« Ce n’est pas une négociation » expliquait il y a encore quelques jours Peter Navarro, le conseiller spécial au Commerce et à l’Industrie de Donald Trump, après que le président américain a annoncé ses « tarifs réciproques ». Il entendait par là que les Etats-Unis n’étaient pas prêts à les diminuer en échange de concessions de la part des autres pays puisque ces importants droits de douane étaient là pour réparer un système commercial international défectueux et injuste, fonctionnant au détriment de la plus grande économie mondiale.
Les prohibitionnistes trumpiens – à ce niveau de droits de douane, on ne parle plus de protectionnisme mais de quasi interdiction des produits étrangers, comme dans la France du XIXe siècle – avaient juste oublié deux choses. Tout d’abord, les échanges mondiaux ne sont qu’un compartiment secondaire de la mondialisation et sont le reflet des stratégies d’implantation des multinationales. Ensuite, derrière les flux commerciaux de biens et de services, il y a des échanges financiers.
(...) Finance 1 – 0 Trump
Les mesures tarifaires de Trump représentaient un premier but marqué contre son camp et les marchés financiers le lui ont très vite fait comprendre. Le Président américain a donc suspendu la mesure pour trois mois.
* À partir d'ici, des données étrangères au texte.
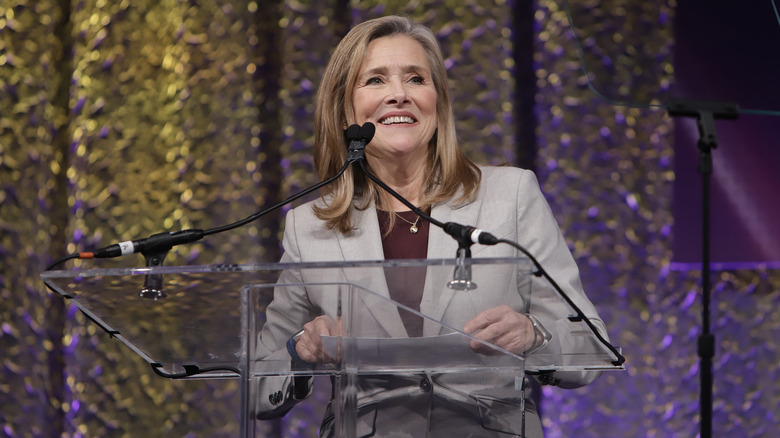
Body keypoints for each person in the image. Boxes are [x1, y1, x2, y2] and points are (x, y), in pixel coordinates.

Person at [254, 15, 611, 437]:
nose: (399, 95)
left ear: (438, 103)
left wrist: (533, 334)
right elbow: (259, 384)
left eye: (416, 79)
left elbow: (591, 349)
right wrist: (299, 351)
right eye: (375, 81)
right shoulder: (308, 227)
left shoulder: (511, 195)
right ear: (344, 107)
Mais le locataire de la Maison-Blanche n’en a pour autant pas fini avec ses problèmes. Car il a maintenu sa prohibition des produits chinois en faisant grimper les droits de douane qui pèsent sur eux à 145 %. Or, le commerce avec la Chine – comme avec les autres pays – ne fait que refléter les choix de lieu de production des multinationales, en particulier américaines. (...)
Les géants américains de la tech ont dû faire passer le message à la Maison-Blanche en disant en substance : « Vous êtes en train de nous plomber. » C’est un deuxième but contre son camp pour l’économie américaine.
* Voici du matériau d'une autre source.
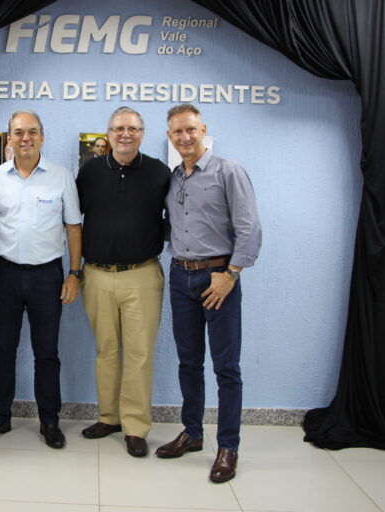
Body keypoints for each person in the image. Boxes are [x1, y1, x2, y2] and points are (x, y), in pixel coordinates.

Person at [157, 104, 261, 483]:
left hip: (218, 279)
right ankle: (192, 433)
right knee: (188, 362)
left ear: (203, 130)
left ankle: (228, 446)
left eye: (191, 130)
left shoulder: (228, 171)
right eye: (177, 132)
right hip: (181, 277)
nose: (185, 137)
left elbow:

Résultat : l’annonce, le week-end dernier, de la suspension des tarifs fous contre la Chine pour les produits électroniques. Ne sont maintenus que les droits de douane initiaux de 20 % imposés à la Chine (...)
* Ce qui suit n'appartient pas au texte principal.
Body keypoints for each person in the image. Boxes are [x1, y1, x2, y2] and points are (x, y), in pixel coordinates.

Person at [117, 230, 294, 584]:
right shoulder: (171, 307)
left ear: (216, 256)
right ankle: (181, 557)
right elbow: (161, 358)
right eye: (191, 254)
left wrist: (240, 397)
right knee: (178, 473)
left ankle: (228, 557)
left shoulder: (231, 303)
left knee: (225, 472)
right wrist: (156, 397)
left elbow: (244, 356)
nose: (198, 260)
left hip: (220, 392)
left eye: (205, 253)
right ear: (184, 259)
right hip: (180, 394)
Les droits de douane se contournent
Enfin, il reste un dernier point, peu abordé dans le débat public, car chacun considère qu’il suffit d’édicter un droit de douane pour qu’il s’applique. C’est, dans la réalité, très loin d’être le cas. On sait que, face aux droits de douane que Donald Trump avait imposé à Pékin lors de son premier mandat, les exportateurs chinois ont fait passer leurs produits par le Vietnam, le Mexique, etc. C’est ce qui a conduit le président américain, dans un premier temps, à augmenter les droits de douane pour tous ses partenaires de façon à éviter ces contournements.
Mais d’autres stratégies existent pour contourner ces tariffs. (...)
Les importateurs américains sous-évaluent leurs achats pour réduire les droits de douane. Depuis le début de l’année, les opérateurs de logistique chinois y ajoutent une autre technique : seule une partie du prix du bien est facturé, le reste se retrouve sur une autre facture, par exemple de « service marketing », non touchée par les droits de douane.
Face aux décisions erratiques de Trump, on n’en a pas fini avec les questions commerciales. Mais si l’Etat américain reste le plus influent de tous les pays du monde, il doit, lui aussi, faire face à la puissance d’acteurs économiques privés qui savent se faire entendre et contribuer à écrire les règles du jeu de la mondialisation.